The source graph is never mutated; all expansion occurs in execution_graph with traceability back to source nodes.

6) Invariants

  • Source Graph remains a DAG and type-consistent.
  • execution_graph remains a DAG.
  • Nodes are enqueued only when indegree == 0.
  • results and errors are keyed by exec node id.
  • Collectors only aggregate item inputs; other inputs behave one-to-one.

7) Extensibility

  • New node types: implement as Pydantic models with typed fields and outputs. Register per your invocation system; this file accepts them as AnyInvocation.
  • Scheduling policy: adjust ready_order to batch by class; add a batch cap for fairness without changing complexity.
  • Dynamic behaviors (future): can be added in GraphExecutionState by creating exec nodes and edges at complete() time, as long as the DAG invariant holds.

8) Error Model (selected)

  • DuplicateNodeIdError, NodeAlreadyInGraphError
  • NodeNotFoundError, NodeFieldNotFoundError
  • InvalidEdgeError, CyclicalGraphError
  • NodeInputError (raised when preparing inputs for execution)

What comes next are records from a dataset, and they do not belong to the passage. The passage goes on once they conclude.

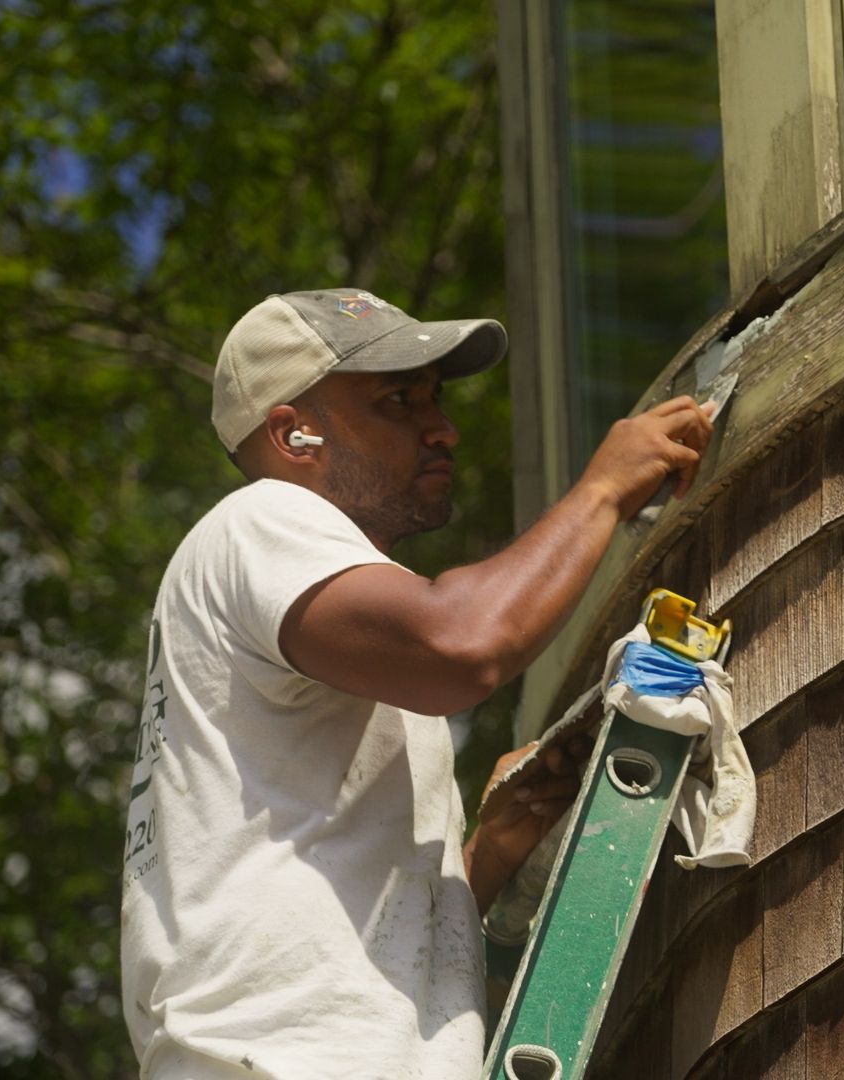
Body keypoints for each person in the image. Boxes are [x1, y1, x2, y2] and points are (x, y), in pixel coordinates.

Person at [119, 287, 714, 1079]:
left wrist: (489, 853)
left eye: (434, 398)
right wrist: (603, 489)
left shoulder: (337, 636)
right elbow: (462, 644)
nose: (443, 427)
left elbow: (352, 942)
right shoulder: (257, 521)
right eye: (398, 400)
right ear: (292, 432)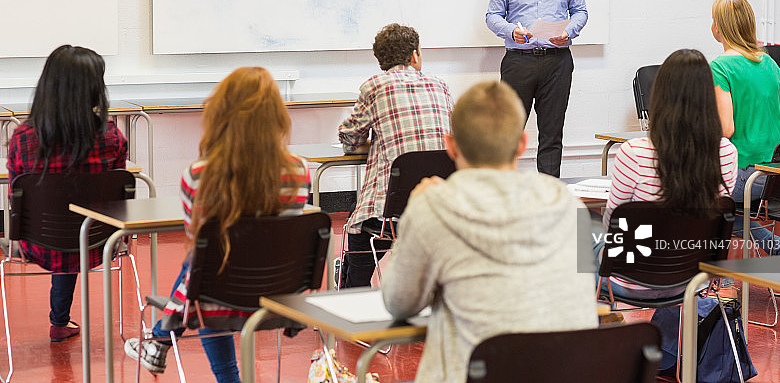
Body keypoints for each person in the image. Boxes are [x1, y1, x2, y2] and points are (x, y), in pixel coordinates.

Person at [382, 80, 597, 383]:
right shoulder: (570, 206)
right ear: (522, 144)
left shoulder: (432, 207)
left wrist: (409, 222)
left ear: (451, 146)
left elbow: (399, 302)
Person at [124, 67, 310, 382]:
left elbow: (198, 249)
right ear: (277, 116)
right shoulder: (300, 171)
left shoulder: (198, 175)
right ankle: (158, 342)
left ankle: (165, 344)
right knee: (213, 267)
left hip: (219, 300)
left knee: (208, 269)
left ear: (222, 113)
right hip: (281, 298)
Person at [6, 45, 128, 342]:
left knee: (61, 230)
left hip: (37, 243)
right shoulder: (113, 139)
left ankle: (60, 321)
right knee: (74, 227)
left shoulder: (23, 140)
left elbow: (15, 199)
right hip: (100, 241)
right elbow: (118, 201)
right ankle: (59, 322)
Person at [596, 49, 738, 299]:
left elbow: (612, 227)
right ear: (708, 96)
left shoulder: (633, 153)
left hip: (631, 278)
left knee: (580, 235)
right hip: (694, 279)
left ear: (660, 95)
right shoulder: (727, 153)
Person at [338, 23, 453, 288]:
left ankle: (351, 293)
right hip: (438, 210)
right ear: (415, 55)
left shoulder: (374, 87)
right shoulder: (441, 86)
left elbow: (350, 138)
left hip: (388, 216)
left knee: (359, 229)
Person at [486, 0, 588, 177]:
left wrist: (570, 32)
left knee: (552, 134)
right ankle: (503, 195)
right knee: (508, 133)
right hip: (519, 61)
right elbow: (492, 16)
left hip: (557, 62)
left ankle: (549, 197)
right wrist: (511, 31)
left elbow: (581, 12)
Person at [709, 0, 780, 255]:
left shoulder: (720, 67)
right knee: (723, 205)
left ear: (719, 27)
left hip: (749, 175)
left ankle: (718, 283)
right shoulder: (769, 62)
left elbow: (725, 129)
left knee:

Messages favor short, precise diagnostics (node id, field, and failing condition).

9) Rationale

  • Two-graph approach isolates authoring from execution expansion and keeps validation simple.
  • Indegree + queues gives O(1) scheduling decisions with clear batching semantics.
  • Iterator/collector separation keeps fan-out/fan-in explicit and testable.
  • Deep-copy hydration avoids incidental aliasing bugs between nodes.